An attacker with access to the low-privilege account can immediately escalate to root by invoking the sudo-permitted binary in a manner that escapes to a privileged shell — requiring no password, no additional vulnerability, and no waiting. During this engagement, this misconfiguration was exploited to obtain a root shell within seconds of gaining the initial foothold, resulting in complete host compromise.

Confidentiality
High
Integrity
High
Availability
High

Remediation

Audit all sudoers entries and apply strict least privilege — grant only the minimum required binary with explicit, restricted arguments where possible. Avoid granting sudo access to interpreters (python, perl, ruby), text editors, file management utilities, or any binary listed in GTFOBins. Remove NOPASSWD where feasible. Periodically review sudoers entries using visudo and remove any unnecessary grants. Consider purpose-built privilege delegation tools as an alternative to broad sudo grants.
F-004 — SUID Binary Abuse — Local Privilege Escalation
7.8
High
CVSS:3.1/AV:L/AC:L/PR:L/UI:N/S:U/C:H/I:H/A:H

Description

During the penetration test, it was discovered that one or more non-standard binaries were found with the SUID bit set, causing them to execute as root regardless of which user invokes them.

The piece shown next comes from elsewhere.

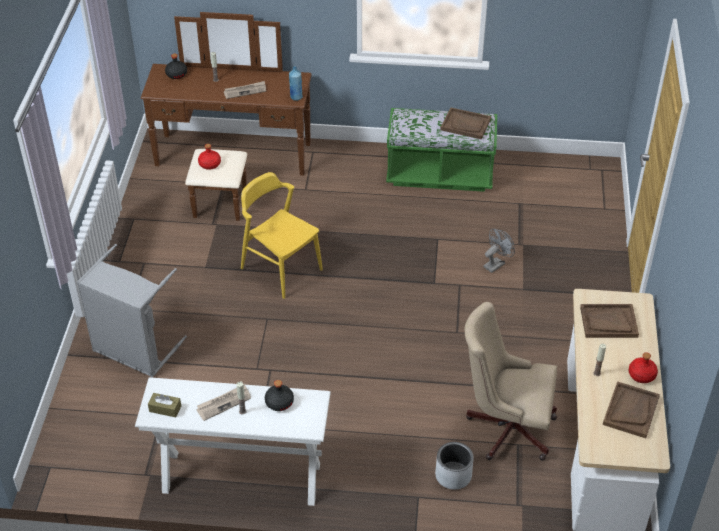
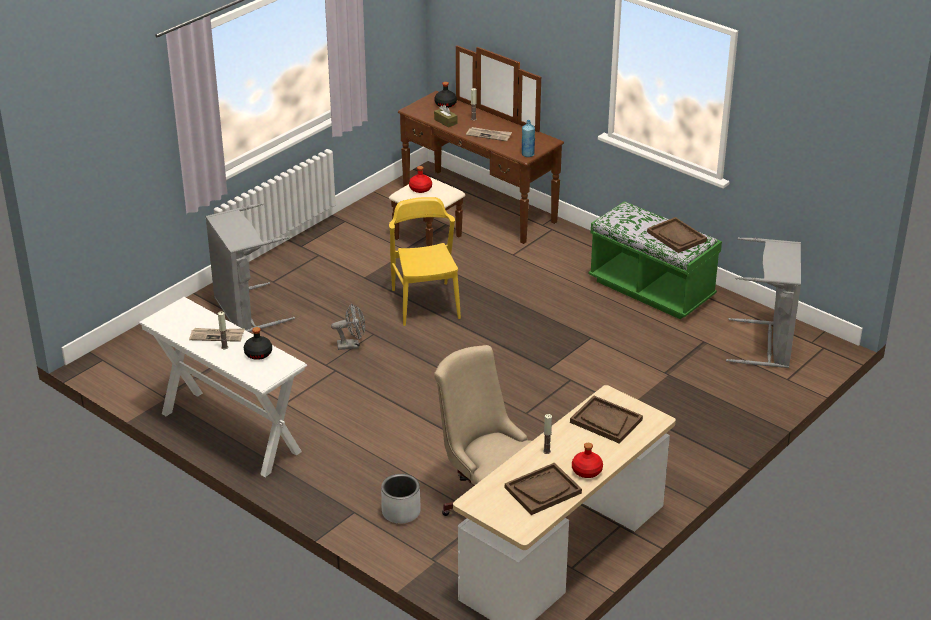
camera: 35 degrees right, 10 degrees down
brown tissue box [148,393,181,417] -> brown tissue box moved to [434,105,457,128]
grey fan [484,229,515,273] -> grey fan moved to [331,303,365,350]
none -> grey laundry basket [726,237,801,368]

The identified binaries are documented in the GTFOBins database and can be abused through shell escape techniques or file operation abuse to read privileged files or spawn an interactive root shell.

Impact

Any user with shell access to the host can leverage the SUID binary to escalate privileges to root without requiring additional credentials or exploiting any further software vulnerability. During this engagement, the SUID binary was used to obtain an interactive root shell within moments of obtaining the initial low-privilege access, granting complete control over the host and access to all stored credentials and data.

Confidentiality
High
Integrity
High
Availability
High

Remediation

Audit all SUID and SGID binaries using find / -perm /6000 -type f 2>/dev/null and remove the SUID bit from all non-essential binaries. Establish a baseline of expected SUID binaries and alert on any deviations. Never install developer tools, scripting interpreters, or GTFOBins-listed utilities with the SUID permission. Apply nosuid mount options on partitions containing user-writable content.
F-005 — Virtual Host Misconfiguration — Hidden Service Exposure
5.3
Medium
CVSS:3.1/AV:N/AC:L/PR:N/UI:N/S:U/C:L/I:N/A:N

Description

During the penetration test, it was discovered that virtual host and subdomain enumeration revealed one or more internal applications accessible only via specific Host header values. These applications were not intended to be publicly reachable and operated under the assumption that obscurity of the virtual hostname provided access control — with weaker or absent authentication as a result.

Impact

An attacker who discovers the correct virtual hostname via brute-force or DNS enumeration can access administrative interfaces, internal APIs, or development environments that bypass the authentication controls applied to the primary application. During this engagement, virtual host enumeration revealed an internal administration panel that was the pivotal entry point for achieving the initial authenticated foothold on the target.

Confidentiality
Low
Integrity
None
Availability
None

Remediation

Do not rely on virtual hostname obscurity as an access control mechanism. Apply equivalent authentication and authorisation controls to all virtual host applications regardless of perceived accessibility. Restrict internal-only virtual hosts to specific trusted IP ranges using network-layer controls. Remove all development and staging virtual hosts from production server configurations. Regularly enumerate your own DNS and virtual host exposure from an external perspective.